Northern Ireland's £30m annual bill to write off rates debt equal to cost of RHI
Around £30m in rates debt is written off every year in Northern Ireland.
Over the last four years the bill totals almost £115m, figures reveal.
The annual cost is similar to that of the Renewable Heat Incentive scandal, which has dominated headlines in recent weeks.
Debtor insolvency is the biggest factor in unrecoverable money, Finance Minister Mairtin O Muilleoir said.
He released details of debt write-off after an Assembly question from the TUV's Jim Allister.
In the 12 months to last April the net debt written off was £28,664,250. That is relatively unchanged since 2012/13, when £29,105,727 was lost.
Across the four years, the total write-off was £114,713,513.
Mr Allister said: "Those who faithfully pay their rates will rightly question why these figures are so high.
"Councils and regional government are missing out on the best part of £30m every year due to the write-off of rates debt, which is unacceptable, with a 10% rise in the last year."
Mr Allister questioned whether more could be done to ensure that rates were paid.
"Those who struggle to meet their rates demands are entitled to expect all to be required to pull their weight," he added.
UUP economy spokesman Philip Smith said: "Here we have another example where £30m has been thrown away last year. We are talking about a yearly bill roughly the same as what RHI is costing us."
He added: "We are now in a position where we have no budget. Until that situation is rectified, we are facing a 5% cut across the board, plus the impact of inflation, plus the impact of ongoing waste, whether it be from RHI or, in this case, unpaid rates."
Land and Property Service (LPS) is responsible for rates collection.
Mr O Muilleoir said: "No debt is written off until all possible rate recovery actions have been exhausted.

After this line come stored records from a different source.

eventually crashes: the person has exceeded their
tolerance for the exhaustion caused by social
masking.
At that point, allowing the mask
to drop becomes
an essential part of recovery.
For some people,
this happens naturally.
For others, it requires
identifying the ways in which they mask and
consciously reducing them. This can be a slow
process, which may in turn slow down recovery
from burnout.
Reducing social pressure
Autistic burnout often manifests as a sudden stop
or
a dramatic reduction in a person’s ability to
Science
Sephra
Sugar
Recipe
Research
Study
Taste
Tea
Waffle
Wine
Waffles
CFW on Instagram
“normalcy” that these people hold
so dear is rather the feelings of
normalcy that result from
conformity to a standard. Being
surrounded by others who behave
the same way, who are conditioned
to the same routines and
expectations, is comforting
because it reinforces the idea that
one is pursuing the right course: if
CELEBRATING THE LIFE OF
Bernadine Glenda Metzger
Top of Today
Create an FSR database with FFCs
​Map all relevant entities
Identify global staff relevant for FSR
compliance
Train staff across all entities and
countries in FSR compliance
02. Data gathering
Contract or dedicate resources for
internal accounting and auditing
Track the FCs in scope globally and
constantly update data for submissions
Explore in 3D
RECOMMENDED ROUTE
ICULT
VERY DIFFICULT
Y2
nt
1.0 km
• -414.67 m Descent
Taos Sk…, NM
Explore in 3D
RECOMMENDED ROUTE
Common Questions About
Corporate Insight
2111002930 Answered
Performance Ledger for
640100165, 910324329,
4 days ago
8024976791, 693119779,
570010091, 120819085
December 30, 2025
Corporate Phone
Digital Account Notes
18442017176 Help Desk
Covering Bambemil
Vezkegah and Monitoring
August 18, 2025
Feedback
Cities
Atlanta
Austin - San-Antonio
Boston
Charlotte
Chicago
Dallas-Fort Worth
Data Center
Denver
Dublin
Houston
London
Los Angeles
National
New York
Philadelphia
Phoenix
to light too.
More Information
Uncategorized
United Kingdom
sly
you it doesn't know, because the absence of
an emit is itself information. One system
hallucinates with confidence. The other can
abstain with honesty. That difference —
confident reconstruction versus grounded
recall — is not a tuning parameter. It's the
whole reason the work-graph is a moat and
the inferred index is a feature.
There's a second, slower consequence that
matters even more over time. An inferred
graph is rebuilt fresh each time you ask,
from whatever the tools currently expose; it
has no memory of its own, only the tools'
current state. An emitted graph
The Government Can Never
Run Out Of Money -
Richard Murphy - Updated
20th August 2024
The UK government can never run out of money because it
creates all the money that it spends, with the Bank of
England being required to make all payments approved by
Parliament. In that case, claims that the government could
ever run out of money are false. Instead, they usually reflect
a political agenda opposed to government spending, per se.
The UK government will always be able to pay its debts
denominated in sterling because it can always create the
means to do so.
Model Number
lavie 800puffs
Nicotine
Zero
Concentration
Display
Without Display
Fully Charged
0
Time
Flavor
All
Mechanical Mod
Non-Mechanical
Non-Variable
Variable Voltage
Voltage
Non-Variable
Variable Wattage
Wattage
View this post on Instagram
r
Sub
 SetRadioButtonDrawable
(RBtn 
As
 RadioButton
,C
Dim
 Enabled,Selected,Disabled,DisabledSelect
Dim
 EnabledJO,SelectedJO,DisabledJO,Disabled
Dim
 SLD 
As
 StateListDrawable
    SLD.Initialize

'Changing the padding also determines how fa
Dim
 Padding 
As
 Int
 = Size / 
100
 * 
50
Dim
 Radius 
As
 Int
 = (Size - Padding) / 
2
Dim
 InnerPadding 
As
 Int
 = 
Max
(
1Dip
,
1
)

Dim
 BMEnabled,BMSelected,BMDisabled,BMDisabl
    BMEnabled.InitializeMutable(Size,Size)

"In the event of non-payment of rates, LPS will continue to pursue recovery action through the Enforcement of Judgments Office or bankruptcy.
"The main contributory factor to write-off levels during the reported period was debtor insolvency.
"Where a debtor is insolvent; such as in cases of bankruptcy or liquidation, that debt is uncollectable under existing insolvency legislation and LPS has to write this off.
"Over this period, the percentage of debt written off as a result of insolvency peaked at 70.3% in 2014/15 and in 2015/16 had reduced marginally to 67.4%.
"This was largely due to the economic downturn, which rendered higher levels of businesses insolvent than prior to the recession, and left a number of domestic ratepayers in negative equity. LPS write off levels are comparable with similarly sized English councils, where non-payment of rates is a criminal offence and therefore has stronger penalties."
As of April 2016, the total amount of unpaid rates was £142.7m.